Bob’s client obtains a charging order against a limited partnership, and then Bob files a motion to seize payments emanating from the Company’s accounts. It seems that the Company general partners never made any cash distributions to partners, including the debtor. Instead of paying them, you see, management just picked up their laundry and bought their groceries. Well, actually the general partners signed checks to pay partners’ home mortgages and installments on fancy car leases—via reimbursement for the payments of such “obligations.” Bob argued that these reimbursements are de facto distributions. The debtor did nothing to prove that his house and vehicle lease payments were essential to the operation of the partnership. That was the factual, final coffin-nail for the debtor; the trial court found specifically that the payments were distributions, even though the funds had been previously committed to obligations incurred by the limited partners.
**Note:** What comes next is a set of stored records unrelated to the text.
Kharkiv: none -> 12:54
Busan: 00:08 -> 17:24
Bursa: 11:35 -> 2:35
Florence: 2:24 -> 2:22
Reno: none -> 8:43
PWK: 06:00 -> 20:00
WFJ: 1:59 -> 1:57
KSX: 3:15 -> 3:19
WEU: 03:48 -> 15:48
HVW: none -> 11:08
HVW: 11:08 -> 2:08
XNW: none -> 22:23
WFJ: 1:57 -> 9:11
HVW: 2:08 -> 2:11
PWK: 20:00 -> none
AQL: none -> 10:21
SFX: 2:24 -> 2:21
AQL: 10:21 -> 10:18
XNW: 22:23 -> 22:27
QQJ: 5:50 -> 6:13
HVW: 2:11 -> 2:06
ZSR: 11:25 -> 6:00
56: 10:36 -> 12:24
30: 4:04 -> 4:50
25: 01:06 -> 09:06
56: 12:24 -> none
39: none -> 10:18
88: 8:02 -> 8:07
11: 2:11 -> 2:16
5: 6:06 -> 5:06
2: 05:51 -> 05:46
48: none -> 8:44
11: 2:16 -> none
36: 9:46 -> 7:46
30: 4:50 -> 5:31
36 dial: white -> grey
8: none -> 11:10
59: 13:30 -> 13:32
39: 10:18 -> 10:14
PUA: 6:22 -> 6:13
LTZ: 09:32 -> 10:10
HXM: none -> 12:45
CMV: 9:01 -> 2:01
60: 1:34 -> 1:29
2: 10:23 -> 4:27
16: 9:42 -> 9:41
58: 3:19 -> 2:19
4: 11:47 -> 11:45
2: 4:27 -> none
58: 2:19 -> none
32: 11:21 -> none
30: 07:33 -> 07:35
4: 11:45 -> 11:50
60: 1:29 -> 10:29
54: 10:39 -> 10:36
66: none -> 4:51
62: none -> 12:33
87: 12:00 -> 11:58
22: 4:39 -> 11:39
The judge cited a Connecticut case, PB Real Estate Inc. v. DEM II Properties, 719 A.2d 73 (1998), where the appellate court held that “company expense”-style payments to the members, who were lawyers (defendants alleging they were lawyering for the company), were distributions of profits—and therefore subject to a charging order against the limited liability company: “Although the defendants at trial presented a profit and loss statement for 1996 showing a net profit of only $23.44, that result was achieved only by treating the payments of $28,000 to each of them as expenses for wages. If those payments were neither distributions, as the defendants contend, nor wages, as the trial court found, they would have to be considered profits.” So, it behooves the practitioner (or the creditor) to do a bit of ongoing industrial spying, monitoring the behavior of the firm subject to the charging order after its service upon its management, to ensure that there’s no “gaming” of the charging order system. But I wonder: What if in Bob’s matter, the debtor had offered proof that the mortgage payment reimbursed was on the residence housing the “home-office” of the partnership in the basement? Or that the Lincoln Town Car was used only for sales calls by its debtor-lessee?